_Prompt:_
Answer these questions from the article on the AstraZeneca booster below:
1. Which two universities reported that the Omicron variant is milder than Delta?
2. According to data cited by the British Heart Foundation, how many people have had at least one dose of the AstraZeneca vaccine?
3. How many courses of Paxlovid did the government order at first?

_Page excerpt:_
-*-*-

AstraZeneca has announced that a booster jab of its vaccine is effective against the rapidly-spreading Omicron variant, citing data from its partners Oxford University.
The university reported that a three-dose course of Vaxzevria – AstraZeneca’s vaccine – neutralising levels against Omicron were broadly similar to the Delta variant after two doses.
Its study was completed by researches independent from those who worked on the vaccine with AstraZeneca.
The Anglo-Swedish drug maker also revealed antibody levels against Omicron after the booster shot were higher than antibodies in people who had been infected with and recovered naturally from COVID-19.
This follows similarly encouraging noises from rivals Pfizer-BioNTech and Moderna.
It is a further sign of good news for Downing Street, after both Imperial College London and Edinburgh University reported the Omicron variant is milder than the formerly dominant Delta strain.
The government is currently weighing up whether to bring in more restrictions after Christmas to reduce the spread of Covid-19, but so far hospitalisations have not increased in line with soaring infections.
According to data cited by the British Heart Foundation, at least 25m people have had at least one dose of the AstraZeneca vaccine, which has been a key pillar in the UK’s efforts to vaccinate its population against Covid-19.
However, the UK has chiefly relied on Moderna and Pfizer for its urgent booster campaign this winter.
It is aiming to offer every adult in the UK a booster by the end of the year with 30m completed so far, and 840,038 top-up jabs recorded in the past day alone.
As it pushes to reach a million a day, Downing Street will be relieved to be able to include another key vaccine in its arsenal.
While the early data is positive, AstraZeneca also announced it is working with its Oxford partners to produce a vaccine tailored for Omicron, joining similar efforts from other vaccine-makers.
Meanwhile, the UK has significantly ramped up its supply of key antiviral Covid-19 drugs – securing a further 4.25m courses of courses of molnupiravir and the Pfizer-made Paxlovid, which are both taken as pills.
The treatments will be available from early next year and are both expected to be effective against Omicron.
It is a hefty build-up of the government’s initial orders of 480,000 courses of molnupiravir, which trials suggest can reduce hospital admissions by 30 per cent, and 250,000 courses of Paxlovid which can potentially cut the risk of vulnerable patients being admitted to hospital by about 88 per cent when it is taken within five days of symptoms appearing
Health secretary Sajid Javid said: “Our COVID-19 booster programme continues at unparalleled pace and it’s vital we further bolster our national response to the virus by ensuring access to the world’s best treatments too. This is a mammoth deal for the UK government and for patients across the country that are set to benefit from these antivirals over the coming months.”

-*-*-

_Source material:_

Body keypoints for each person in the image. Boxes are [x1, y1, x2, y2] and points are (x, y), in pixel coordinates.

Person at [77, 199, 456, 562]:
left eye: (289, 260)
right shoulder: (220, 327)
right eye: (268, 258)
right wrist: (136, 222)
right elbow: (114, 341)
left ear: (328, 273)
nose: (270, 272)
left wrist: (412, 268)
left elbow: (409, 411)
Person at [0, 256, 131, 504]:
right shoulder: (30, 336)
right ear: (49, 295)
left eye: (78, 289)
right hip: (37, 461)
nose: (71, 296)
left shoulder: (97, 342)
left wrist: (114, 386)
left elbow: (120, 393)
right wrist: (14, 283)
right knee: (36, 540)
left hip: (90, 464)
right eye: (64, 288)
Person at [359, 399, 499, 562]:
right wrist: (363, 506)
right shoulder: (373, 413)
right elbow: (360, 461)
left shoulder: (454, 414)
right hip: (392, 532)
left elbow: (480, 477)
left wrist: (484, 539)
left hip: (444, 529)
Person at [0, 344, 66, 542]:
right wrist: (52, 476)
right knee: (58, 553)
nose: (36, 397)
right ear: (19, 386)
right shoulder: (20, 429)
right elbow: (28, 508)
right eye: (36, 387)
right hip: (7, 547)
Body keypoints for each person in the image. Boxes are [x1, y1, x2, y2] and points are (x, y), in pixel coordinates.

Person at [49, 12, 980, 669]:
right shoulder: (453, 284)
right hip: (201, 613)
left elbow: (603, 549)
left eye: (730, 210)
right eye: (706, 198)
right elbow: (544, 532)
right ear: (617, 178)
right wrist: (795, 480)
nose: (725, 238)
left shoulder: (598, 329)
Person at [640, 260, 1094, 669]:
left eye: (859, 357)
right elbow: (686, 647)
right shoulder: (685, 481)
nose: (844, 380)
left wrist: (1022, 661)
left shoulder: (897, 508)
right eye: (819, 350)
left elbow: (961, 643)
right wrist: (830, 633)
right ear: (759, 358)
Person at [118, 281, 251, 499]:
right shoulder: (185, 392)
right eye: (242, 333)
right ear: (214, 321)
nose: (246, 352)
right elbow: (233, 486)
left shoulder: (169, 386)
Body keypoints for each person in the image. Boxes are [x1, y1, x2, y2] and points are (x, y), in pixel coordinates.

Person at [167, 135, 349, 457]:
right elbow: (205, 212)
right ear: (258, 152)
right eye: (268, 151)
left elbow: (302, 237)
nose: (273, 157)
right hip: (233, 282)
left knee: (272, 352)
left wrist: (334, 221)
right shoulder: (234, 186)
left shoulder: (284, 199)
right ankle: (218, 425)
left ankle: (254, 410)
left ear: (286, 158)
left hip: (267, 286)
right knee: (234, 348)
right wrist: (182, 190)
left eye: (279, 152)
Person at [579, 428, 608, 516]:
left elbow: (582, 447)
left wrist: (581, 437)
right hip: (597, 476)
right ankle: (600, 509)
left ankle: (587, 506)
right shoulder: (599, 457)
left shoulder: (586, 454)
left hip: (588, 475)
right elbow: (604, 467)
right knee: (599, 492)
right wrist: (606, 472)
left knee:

-*-*-

_Solved problem:_
1. Imperial College London and Edinburgh University.
2. At least 25m people.
3. 250,000 courses.